▶ _Kutipan Teks_:
Sultan Pusatkan Penanganan Pasien Positif Covid-19 di RSPAU Hardjolukito

Gubernur DIY Sri Sultan Hamengku Buwono (HB) X memberikan arahan pada warga Dareha Istimewa Yogyakarta (DIY) soal penyakit yang disebabkan virus corona SARS-CoV-2. - Harian Jogja/Gigih M Hanafi
23 Maret 2020 13:07 WIB Sunartono Jogja Share :

Harianjogja.com, JOGJA--Gubernur DIY Sri Sultan Hamengkubowono X menyatakan penanganan pasien positif Covid-19 akan dipusatkan di satu lokasi yaitu Rumah Sakit Pusat Angkatan Udara (RSPAU) Hardjolukito yang berada di Janti, Banguntapan, Bantul. Sultan berharap dengan terpusat di satu lokasi akan memudahkan penanganan.

HB X menyatakan pihaknya sedang berproses untuk menentukan tempat isolasi bagi pasien yang dinyatakan positif Covid-19 di satu rumah sakit saja. Salah satu yang memungkinkan adalah RSPAU Hardjolukito yang telah membangun kamar baru. Dengan hanya di satu rumah sakit sehingga penanganan lebih terkonsentrasi dan tidak tersebar ke sejumlah rumah sakit.

"Kami sedang mencoba untuk menentukan mengisolasi bagi mereka yang positif di satu tempat. Mungkin kami sedang berproses untuk minta RS Hardjolukito yang membangun kamar baru itu kita jadikan tempat untuk bisa terkonsentrasi bagi mereka [yang positif]. Sehingga tidak ada di beberapa rumah sakit tetapi mungkin hanya di dua rumah sakit saja, terkonsentrasi di [RSUP] Sardjito dan Hardjolukito," kata Sultan usai memberikan pernyataan terkait wabah corona di Bangsal Kepatihan, Senin (23/2/2020).

▶ _Permintaan Tugas_:
Jawablah tiga pertanyaan tentang kutipan teks mengenai penanganan pasien Covid-19 di DIY ini:
1. Di mana letak RSPAU Hardjolukito?
2. Apa yang telah dibangun oleh RSPAU Hardjolukito?
3. Di mana Sultan memberikan pernyataan terkait wabah corona?
Gunakan hanya kutipan teks ini sebagai sumber jawaban.

▶ _Data yang Disediakan_:
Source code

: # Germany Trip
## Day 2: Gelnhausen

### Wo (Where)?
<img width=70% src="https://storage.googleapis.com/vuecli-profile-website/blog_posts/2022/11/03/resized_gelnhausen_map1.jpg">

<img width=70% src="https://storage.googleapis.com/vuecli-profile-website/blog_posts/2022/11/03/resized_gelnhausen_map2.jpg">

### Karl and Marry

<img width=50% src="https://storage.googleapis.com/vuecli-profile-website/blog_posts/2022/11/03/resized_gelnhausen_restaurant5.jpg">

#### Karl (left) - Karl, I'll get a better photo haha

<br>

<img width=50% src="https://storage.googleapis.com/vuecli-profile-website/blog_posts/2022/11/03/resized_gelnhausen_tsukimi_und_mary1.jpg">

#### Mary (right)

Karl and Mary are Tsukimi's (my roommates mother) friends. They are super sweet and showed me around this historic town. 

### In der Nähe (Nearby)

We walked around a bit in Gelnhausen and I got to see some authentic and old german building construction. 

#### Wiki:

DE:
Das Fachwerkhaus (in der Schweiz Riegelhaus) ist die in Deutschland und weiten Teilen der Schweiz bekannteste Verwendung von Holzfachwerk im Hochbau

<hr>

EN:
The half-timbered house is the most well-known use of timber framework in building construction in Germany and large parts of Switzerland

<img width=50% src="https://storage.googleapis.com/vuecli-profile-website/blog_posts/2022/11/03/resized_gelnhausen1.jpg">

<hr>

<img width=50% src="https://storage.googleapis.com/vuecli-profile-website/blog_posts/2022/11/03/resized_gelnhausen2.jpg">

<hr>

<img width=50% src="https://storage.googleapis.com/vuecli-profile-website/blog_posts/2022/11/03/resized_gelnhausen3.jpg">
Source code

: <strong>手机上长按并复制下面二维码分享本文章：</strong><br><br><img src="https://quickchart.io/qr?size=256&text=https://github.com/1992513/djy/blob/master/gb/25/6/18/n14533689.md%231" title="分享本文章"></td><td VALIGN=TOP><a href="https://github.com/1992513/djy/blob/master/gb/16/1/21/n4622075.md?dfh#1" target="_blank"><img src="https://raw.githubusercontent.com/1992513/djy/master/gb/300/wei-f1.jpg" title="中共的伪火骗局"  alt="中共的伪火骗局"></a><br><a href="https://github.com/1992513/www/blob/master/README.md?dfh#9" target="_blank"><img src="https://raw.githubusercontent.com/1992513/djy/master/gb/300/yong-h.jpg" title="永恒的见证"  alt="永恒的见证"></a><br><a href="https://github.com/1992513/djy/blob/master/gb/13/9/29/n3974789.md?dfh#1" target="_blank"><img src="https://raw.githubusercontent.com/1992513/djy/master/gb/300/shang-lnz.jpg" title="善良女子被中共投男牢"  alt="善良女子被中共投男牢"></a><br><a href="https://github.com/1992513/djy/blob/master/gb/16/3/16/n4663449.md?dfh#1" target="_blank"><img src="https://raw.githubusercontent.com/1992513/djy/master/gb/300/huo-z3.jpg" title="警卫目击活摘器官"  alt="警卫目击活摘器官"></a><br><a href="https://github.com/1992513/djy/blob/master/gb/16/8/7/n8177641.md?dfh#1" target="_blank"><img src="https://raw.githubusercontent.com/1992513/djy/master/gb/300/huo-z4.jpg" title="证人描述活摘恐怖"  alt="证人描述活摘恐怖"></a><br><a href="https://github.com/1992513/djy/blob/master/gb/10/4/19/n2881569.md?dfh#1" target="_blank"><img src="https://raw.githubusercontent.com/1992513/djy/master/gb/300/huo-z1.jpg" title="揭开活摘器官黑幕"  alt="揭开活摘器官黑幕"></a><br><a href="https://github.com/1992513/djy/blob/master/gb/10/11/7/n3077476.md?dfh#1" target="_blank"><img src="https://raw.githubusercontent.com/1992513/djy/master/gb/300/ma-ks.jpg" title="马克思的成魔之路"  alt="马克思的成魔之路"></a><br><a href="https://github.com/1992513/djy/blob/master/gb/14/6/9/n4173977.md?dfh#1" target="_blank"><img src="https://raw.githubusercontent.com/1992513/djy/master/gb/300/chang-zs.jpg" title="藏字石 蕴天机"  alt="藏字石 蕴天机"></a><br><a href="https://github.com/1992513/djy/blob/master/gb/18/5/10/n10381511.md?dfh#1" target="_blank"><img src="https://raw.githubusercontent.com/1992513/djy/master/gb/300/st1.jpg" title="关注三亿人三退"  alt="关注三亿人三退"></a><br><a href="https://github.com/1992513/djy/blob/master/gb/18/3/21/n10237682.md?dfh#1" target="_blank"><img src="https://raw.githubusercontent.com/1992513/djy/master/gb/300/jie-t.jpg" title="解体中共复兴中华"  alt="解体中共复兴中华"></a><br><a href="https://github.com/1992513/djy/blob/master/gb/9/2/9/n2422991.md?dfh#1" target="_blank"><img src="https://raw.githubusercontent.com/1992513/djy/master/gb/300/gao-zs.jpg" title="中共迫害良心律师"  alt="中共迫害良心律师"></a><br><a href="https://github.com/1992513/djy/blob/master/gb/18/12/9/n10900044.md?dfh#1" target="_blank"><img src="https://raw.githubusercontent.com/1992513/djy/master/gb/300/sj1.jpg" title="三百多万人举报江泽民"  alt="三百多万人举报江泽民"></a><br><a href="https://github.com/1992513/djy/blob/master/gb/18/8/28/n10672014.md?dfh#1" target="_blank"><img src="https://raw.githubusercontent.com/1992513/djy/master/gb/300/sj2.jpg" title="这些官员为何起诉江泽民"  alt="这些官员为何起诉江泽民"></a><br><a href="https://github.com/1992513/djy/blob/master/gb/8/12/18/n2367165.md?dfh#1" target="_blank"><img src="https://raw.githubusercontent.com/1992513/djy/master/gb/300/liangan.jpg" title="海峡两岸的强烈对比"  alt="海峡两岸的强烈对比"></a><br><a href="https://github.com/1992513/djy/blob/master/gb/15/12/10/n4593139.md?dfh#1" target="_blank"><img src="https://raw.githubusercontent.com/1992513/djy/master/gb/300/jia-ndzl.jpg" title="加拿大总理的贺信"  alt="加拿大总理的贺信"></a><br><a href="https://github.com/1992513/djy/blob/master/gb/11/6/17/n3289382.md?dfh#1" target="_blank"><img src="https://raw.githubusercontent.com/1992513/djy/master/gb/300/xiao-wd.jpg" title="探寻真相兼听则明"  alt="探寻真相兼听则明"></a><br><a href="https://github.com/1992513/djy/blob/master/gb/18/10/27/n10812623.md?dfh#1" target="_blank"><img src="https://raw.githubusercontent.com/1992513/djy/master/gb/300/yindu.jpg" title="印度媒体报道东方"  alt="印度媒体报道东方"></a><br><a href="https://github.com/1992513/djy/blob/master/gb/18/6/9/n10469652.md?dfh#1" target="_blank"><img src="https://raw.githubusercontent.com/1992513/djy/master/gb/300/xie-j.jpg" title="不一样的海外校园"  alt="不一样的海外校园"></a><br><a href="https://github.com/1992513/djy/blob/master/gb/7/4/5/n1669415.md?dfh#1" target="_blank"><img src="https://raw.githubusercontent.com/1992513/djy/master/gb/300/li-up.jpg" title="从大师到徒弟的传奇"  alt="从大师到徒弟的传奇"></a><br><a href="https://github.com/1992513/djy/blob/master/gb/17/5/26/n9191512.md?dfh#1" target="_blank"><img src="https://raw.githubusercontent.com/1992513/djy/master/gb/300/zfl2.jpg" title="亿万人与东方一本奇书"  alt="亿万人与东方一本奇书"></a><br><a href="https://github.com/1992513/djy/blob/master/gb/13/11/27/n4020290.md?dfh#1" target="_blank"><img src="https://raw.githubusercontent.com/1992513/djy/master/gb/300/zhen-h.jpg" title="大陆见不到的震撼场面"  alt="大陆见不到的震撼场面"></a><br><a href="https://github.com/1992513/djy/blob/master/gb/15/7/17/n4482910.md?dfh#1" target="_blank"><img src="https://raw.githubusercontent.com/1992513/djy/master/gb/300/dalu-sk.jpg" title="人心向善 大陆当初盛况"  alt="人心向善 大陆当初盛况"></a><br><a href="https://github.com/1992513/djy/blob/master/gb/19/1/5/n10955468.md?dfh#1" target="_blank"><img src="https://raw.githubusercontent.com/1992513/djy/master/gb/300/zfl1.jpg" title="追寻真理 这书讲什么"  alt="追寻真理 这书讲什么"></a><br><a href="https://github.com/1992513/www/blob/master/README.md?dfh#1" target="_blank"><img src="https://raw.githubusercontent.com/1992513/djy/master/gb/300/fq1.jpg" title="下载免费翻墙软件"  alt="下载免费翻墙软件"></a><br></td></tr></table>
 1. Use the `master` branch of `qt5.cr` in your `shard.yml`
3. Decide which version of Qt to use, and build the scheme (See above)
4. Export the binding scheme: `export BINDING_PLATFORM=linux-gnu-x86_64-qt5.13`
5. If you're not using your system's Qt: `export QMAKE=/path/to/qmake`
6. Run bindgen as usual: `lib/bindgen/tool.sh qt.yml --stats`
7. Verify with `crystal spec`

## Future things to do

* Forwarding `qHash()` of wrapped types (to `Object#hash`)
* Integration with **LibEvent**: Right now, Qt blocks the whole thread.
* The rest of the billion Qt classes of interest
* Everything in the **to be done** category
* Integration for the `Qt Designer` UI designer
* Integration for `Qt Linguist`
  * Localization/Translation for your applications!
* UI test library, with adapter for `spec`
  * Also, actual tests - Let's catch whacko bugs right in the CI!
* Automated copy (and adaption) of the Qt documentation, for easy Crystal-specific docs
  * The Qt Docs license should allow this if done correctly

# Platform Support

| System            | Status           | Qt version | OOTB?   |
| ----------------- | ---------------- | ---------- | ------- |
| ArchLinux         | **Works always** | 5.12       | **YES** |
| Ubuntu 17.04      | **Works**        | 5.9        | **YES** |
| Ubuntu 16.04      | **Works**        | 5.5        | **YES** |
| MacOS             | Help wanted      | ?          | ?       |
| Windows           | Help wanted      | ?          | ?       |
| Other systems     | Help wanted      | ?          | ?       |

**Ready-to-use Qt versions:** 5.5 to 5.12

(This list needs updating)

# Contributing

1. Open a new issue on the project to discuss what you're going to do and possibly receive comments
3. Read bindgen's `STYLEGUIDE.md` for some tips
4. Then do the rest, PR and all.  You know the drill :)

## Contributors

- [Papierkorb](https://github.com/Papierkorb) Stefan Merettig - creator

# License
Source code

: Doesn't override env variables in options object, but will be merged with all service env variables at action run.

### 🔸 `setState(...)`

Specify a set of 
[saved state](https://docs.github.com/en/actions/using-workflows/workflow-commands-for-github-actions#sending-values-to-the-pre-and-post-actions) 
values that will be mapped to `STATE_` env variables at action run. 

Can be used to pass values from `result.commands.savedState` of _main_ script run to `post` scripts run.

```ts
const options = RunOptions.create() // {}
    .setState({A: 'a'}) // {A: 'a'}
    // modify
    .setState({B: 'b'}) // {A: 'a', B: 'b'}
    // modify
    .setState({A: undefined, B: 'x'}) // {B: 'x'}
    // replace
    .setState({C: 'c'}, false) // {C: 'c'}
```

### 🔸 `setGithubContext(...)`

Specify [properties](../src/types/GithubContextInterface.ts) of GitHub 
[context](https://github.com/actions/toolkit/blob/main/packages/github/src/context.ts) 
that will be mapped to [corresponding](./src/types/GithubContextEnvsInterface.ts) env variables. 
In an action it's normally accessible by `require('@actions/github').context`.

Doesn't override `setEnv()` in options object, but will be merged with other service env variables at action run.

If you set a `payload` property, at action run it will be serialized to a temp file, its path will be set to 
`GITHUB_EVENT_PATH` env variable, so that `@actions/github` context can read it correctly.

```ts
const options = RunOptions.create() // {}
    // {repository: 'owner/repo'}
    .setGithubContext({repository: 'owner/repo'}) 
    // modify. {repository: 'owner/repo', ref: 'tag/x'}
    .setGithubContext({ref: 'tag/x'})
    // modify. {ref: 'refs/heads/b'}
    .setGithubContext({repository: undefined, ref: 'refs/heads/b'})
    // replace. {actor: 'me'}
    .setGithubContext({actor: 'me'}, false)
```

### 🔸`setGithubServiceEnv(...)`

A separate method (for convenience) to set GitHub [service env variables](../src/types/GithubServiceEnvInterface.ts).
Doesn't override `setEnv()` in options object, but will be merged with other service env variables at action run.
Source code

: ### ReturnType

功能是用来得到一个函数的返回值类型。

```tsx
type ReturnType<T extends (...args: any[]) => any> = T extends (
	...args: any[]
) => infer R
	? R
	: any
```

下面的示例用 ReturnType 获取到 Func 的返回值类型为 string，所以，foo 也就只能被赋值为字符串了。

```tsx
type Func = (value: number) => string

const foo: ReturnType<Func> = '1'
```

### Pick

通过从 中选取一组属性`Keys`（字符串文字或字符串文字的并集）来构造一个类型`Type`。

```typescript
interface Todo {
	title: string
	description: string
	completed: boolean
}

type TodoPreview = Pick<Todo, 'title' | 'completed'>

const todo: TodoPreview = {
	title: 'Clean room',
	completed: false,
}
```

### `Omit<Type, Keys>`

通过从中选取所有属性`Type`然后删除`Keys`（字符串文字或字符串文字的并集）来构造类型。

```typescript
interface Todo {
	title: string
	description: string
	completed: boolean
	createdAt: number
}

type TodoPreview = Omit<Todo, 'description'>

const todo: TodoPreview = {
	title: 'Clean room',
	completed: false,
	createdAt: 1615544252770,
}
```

▶ _Jawaban Berikut_:
1. RSPAU Hardjolukito berada di Janti, Banguntapan, Bantul.
2. RSPAU Hardjolukito telah membangun kamar baru.
3. Sultan memberikan pernyataan itu di Bangsal Kepatihan.